> How to complete this task
Line filter on the word "median": copy each matching line from the entries.

> Supplied data
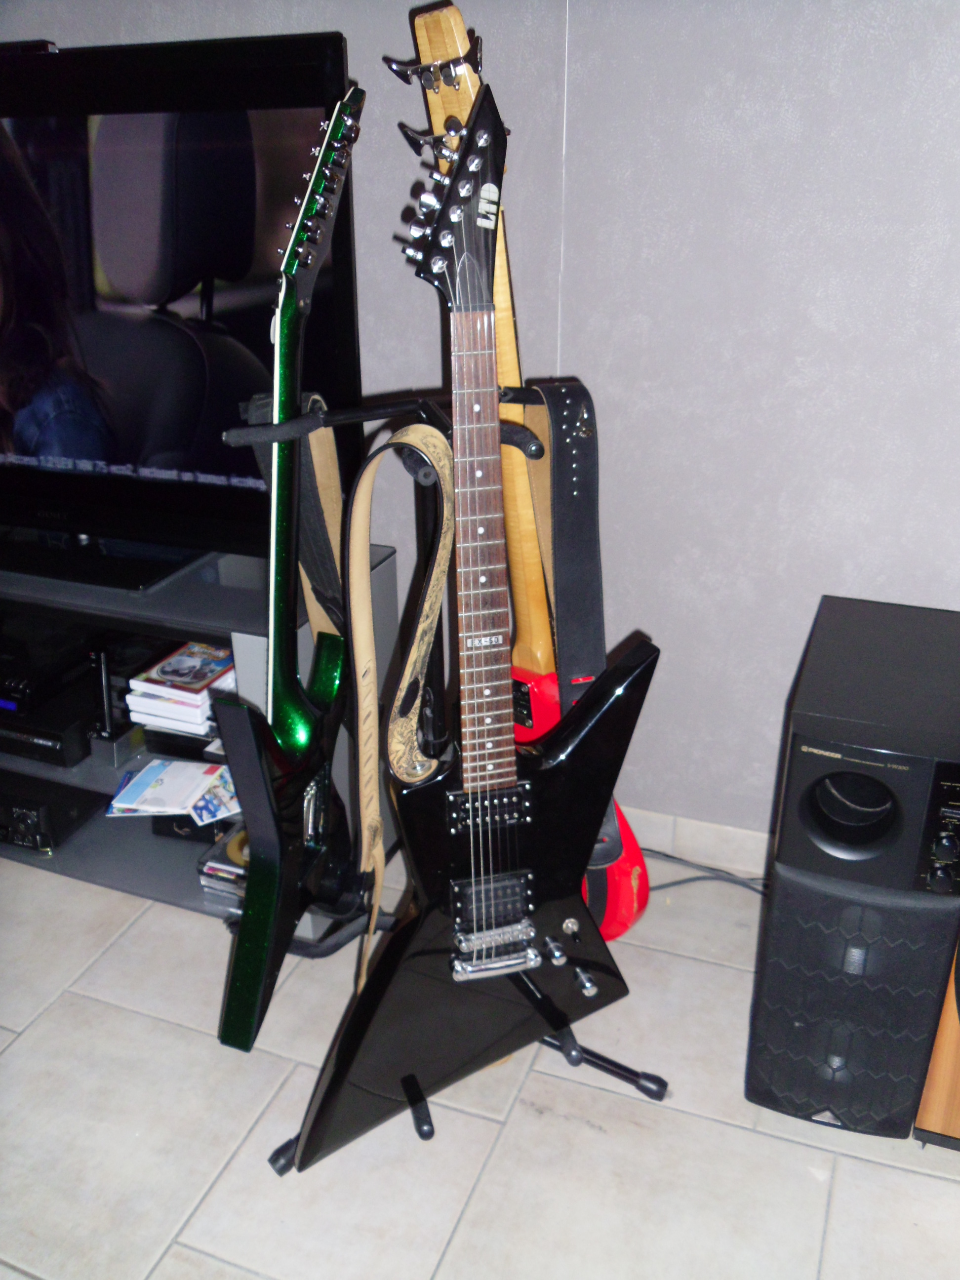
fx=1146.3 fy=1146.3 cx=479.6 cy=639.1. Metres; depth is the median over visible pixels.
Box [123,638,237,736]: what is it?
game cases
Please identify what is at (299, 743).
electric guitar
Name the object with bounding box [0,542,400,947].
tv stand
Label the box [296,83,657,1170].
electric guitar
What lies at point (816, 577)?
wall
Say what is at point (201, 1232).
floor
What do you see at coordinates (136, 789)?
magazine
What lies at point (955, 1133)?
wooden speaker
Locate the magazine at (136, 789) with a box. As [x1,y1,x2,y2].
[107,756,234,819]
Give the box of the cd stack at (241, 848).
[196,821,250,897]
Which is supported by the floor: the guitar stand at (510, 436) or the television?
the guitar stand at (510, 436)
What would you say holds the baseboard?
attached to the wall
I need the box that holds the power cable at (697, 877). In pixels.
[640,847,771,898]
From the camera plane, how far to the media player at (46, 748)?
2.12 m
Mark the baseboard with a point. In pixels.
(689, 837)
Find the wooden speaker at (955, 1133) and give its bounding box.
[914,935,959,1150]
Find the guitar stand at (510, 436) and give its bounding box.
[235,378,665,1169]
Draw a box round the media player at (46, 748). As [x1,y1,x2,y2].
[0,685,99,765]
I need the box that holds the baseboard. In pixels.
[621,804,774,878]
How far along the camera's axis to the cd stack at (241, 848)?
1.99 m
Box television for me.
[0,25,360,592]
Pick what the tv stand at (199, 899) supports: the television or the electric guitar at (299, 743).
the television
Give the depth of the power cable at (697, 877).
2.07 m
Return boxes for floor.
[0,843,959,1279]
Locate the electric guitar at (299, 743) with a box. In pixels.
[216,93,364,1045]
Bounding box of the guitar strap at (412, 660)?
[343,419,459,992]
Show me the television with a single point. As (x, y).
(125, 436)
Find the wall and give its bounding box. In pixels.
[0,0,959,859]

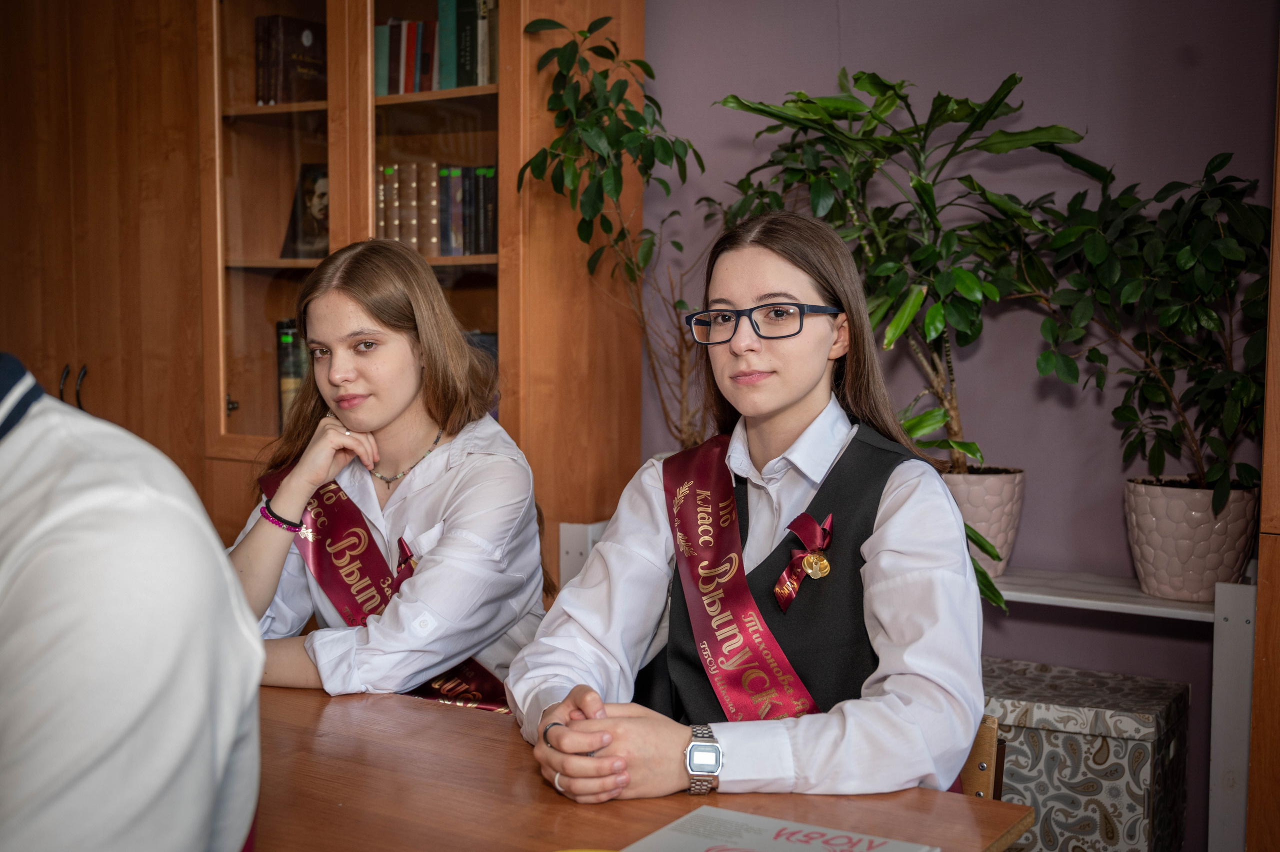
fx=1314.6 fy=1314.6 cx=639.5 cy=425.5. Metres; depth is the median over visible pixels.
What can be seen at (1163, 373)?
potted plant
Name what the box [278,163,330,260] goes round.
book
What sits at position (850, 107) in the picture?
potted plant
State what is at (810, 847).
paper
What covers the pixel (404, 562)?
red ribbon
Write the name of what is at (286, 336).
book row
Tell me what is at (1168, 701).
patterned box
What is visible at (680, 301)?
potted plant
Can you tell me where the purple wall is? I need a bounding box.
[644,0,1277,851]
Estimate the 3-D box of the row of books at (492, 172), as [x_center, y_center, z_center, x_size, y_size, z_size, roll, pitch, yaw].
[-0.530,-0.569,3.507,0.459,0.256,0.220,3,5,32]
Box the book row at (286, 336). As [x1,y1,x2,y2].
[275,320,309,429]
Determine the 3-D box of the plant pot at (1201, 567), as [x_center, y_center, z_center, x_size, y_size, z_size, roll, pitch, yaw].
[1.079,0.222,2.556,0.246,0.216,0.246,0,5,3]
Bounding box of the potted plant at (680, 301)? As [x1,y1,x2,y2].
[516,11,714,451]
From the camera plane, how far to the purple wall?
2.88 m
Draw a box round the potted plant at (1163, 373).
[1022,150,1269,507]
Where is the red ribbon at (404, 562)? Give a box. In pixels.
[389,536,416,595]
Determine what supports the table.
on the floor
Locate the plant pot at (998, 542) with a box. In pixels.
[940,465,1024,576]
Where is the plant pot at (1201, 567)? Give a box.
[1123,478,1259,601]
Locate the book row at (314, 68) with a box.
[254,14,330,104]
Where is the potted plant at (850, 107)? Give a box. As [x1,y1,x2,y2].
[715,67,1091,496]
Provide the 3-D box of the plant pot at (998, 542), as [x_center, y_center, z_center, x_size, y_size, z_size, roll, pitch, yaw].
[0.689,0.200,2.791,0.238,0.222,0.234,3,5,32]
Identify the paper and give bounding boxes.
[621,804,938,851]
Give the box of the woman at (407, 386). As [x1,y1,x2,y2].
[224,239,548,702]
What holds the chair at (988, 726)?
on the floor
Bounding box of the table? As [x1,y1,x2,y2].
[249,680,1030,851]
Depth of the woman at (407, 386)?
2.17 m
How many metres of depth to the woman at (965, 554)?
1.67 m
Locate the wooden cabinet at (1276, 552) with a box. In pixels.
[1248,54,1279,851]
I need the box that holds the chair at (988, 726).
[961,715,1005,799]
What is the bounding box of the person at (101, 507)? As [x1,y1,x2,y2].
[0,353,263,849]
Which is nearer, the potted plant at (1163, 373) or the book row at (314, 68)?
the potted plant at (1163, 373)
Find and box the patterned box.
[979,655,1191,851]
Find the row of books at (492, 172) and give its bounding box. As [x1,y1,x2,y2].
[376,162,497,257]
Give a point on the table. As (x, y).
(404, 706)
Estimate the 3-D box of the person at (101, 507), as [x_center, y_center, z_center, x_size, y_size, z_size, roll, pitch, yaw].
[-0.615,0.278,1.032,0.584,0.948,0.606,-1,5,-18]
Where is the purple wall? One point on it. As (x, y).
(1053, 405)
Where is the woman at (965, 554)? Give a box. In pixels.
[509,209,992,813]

* * *

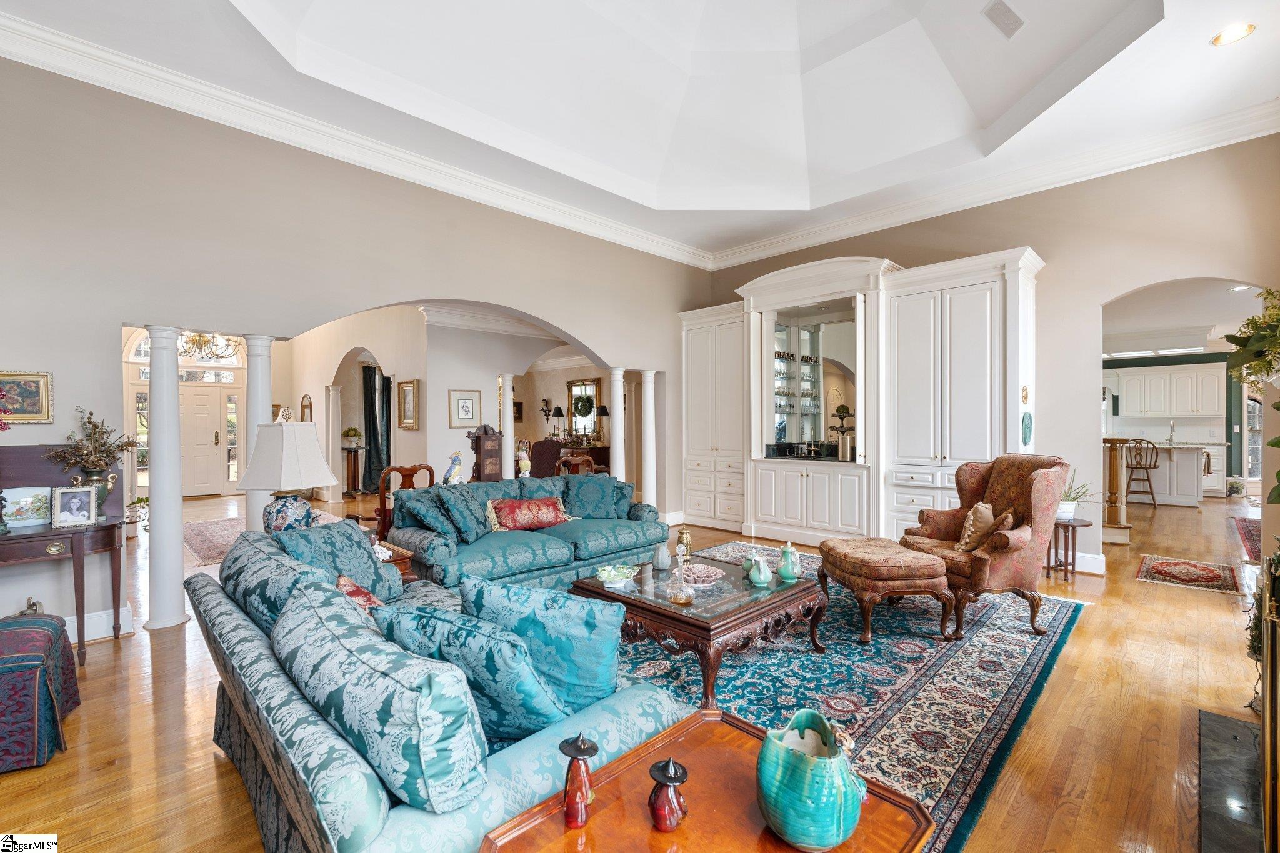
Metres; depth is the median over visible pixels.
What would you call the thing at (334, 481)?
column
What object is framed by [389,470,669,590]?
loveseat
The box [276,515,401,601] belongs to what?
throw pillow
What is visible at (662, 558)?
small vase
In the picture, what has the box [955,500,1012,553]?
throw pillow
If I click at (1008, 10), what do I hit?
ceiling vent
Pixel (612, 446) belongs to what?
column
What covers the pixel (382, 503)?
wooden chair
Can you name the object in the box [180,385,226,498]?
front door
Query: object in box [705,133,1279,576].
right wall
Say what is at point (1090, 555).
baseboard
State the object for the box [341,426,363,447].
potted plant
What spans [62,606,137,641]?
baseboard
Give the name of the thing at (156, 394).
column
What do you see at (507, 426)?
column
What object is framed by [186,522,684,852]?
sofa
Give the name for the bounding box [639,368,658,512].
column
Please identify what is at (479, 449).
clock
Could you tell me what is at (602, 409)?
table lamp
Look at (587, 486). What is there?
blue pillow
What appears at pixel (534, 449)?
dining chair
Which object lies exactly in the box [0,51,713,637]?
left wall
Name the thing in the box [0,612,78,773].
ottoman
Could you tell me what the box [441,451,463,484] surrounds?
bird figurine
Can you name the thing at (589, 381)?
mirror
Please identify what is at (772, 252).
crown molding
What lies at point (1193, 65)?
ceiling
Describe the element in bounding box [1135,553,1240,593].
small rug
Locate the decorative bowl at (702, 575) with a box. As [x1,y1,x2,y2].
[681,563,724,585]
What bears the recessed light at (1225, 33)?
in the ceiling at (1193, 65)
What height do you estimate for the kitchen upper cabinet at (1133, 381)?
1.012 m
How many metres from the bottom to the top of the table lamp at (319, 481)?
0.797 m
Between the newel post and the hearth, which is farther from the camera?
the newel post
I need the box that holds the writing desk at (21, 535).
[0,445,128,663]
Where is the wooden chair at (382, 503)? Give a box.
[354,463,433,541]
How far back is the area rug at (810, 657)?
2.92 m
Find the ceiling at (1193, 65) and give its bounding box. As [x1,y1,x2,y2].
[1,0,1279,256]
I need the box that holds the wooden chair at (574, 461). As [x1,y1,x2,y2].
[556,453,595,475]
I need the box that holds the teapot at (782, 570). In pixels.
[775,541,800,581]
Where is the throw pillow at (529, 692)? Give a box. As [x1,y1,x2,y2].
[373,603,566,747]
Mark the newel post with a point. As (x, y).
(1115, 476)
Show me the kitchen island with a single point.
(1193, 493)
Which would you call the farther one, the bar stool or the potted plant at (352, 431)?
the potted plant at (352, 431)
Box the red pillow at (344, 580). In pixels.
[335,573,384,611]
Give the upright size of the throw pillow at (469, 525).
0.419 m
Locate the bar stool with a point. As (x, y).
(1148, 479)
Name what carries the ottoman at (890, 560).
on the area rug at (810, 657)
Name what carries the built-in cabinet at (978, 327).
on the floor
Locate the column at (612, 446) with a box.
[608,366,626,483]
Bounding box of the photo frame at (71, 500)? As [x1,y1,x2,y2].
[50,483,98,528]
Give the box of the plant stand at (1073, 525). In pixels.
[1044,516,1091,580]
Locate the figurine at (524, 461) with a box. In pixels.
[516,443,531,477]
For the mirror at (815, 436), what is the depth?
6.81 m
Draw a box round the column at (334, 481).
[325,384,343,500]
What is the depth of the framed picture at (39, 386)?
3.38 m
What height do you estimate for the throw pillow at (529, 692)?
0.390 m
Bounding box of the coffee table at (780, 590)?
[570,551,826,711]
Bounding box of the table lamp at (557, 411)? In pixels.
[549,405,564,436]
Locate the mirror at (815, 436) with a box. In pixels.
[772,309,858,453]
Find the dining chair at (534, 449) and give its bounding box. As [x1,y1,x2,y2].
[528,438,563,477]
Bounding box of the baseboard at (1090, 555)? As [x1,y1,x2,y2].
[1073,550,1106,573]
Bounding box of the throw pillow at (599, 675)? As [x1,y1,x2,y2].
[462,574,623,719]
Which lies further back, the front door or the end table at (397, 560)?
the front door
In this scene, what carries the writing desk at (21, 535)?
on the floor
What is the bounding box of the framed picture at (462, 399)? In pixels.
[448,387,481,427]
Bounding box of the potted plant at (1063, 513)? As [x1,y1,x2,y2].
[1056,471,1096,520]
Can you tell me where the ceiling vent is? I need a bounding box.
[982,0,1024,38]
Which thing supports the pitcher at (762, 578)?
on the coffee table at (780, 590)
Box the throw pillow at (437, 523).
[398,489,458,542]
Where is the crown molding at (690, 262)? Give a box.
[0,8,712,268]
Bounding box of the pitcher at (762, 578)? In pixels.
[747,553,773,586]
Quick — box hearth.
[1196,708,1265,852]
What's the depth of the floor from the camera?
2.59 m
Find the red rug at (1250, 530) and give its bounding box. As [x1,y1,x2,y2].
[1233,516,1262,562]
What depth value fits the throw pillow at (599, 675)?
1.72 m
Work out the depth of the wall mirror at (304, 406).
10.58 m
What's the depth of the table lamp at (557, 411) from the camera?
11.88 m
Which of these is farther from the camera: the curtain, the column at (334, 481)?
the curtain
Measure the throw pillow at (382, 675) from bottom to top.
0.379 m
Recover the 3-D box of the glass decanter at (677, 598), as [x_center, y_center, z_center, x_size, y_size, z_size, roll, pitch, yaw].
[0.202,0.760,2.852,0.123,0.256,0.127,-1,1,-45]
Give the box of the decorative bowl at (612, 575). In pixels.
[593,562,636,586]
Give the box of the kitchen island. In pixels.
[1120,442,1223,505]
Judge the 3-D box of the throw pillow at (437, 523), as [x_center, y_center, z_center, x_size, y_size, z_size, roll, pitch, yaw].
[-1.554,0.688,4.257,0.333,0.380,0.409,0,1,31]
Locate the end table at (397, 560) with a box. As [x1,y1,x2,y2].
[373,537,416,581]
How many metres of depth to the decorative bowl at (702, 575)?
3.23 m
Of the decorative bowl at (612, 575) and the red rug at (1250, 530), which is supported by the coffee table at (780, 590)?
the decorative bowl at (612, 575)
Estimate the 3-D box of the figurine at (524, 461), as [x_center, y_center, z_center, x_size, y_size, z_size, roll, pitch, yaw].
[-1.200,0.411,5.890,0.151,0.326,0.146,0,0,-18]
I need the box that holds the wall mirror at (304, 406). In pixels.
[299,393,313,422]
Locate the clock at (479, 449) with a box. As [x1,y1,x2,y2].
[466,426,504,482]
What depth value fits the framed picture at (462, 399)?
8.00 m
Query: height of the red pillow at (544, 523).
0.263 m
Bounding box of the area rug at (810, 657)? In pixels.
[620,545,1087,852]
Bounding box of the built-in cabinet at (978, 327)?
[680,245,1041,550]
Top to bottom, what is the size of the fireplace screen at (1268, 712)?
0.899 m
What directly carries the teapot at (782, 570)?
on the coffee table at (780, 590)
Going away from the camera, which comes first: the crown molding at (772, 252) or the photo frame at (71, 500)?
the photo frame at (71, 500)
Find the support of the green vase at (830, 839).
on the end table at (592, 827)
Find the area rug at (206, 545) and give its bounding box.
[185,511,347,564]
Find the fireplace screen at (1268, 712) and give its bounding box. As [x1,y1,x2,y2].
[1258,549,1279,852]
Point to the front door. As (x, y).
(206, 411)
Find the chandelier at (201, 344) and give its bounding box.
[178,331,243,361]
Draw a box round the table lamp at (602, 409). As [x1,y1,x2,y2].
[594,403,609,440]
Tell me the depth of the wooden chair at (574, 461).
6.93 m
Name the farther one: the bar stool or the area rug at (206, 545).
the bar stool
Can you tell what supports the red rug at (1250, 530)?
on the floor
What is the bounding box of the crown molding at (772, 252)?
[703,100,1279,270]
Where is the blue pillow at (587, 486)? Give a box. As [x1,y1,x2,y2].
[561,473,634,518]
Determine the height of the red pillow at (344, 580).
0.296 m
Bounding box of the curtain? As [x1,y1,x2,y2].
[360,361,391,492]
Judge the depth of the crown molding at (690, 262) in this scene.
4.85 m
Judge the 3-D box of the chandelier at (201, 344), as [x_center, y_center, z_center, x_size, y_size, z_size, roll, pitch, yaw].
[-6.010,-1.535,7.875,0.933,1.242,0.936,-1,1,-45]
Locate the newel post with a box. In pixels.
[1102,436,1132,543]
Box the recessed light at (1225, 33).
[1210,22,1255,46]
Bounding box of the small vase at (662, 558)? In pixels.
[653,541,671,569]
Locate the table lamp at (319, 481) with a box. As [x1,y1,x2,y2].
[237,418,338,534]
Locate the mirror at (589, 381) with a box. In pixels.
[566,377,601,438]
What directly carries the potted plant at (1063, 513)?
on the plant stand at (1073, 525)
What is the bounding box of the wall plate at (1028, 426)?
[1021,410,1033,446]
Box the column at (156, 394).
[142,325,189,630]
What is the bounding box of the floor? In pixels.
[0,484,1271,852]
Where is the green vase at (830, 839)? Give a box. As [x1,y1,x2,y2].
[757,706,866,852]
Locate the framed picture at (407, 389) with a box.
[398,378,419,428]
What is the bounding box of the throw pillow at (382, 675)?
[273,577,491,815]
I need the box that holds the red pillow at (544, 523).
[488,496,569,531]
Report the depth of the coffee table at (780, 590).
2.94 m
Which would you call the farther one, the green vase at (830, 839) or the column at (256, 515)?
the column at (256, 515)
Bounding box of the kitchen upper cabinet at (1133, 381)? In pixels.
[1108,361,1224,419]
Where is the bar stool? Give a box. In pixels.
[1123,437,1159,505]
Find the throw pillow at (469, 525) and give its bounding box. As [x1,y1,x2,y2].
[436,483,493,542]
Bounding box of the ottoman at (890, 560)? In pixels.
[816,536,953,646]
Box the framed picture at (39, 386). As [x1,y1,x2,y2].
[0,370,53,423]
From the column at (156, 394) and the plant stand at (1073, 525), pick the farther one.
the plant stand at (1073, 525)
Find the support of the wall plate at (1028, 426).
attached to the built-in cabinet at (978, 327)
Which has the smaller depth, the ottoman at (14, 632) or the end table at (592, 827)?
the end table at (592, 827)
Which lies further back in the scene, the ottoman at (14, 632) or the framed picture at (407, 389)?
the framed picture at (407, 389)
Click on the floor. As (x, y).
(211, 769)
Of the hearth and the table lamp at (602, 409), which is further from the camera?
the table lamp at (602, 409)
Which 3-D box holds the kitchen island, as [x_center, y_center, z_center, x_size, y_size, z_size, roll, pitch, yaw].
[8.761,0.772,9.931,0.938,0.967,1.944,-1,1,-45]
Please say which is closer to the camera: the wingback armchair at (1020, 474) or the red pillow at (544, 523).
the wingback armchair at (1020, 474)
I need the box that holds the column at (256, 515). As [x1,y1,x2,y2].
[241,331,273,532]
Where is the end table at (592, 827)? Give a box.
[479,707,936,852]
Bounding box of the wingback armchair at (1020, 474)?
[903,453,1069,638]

> Response to the task
fx=1146.3 fy=1146.3 cx=479.6 cy=639.1. Metres; depth is the median over visible pixels.
fx=1314.6 fy=1314.6 cx=639.5 cy=425.5. Metres; depth is the median over visible pixels.
Metres; depth is the median over visible pixels.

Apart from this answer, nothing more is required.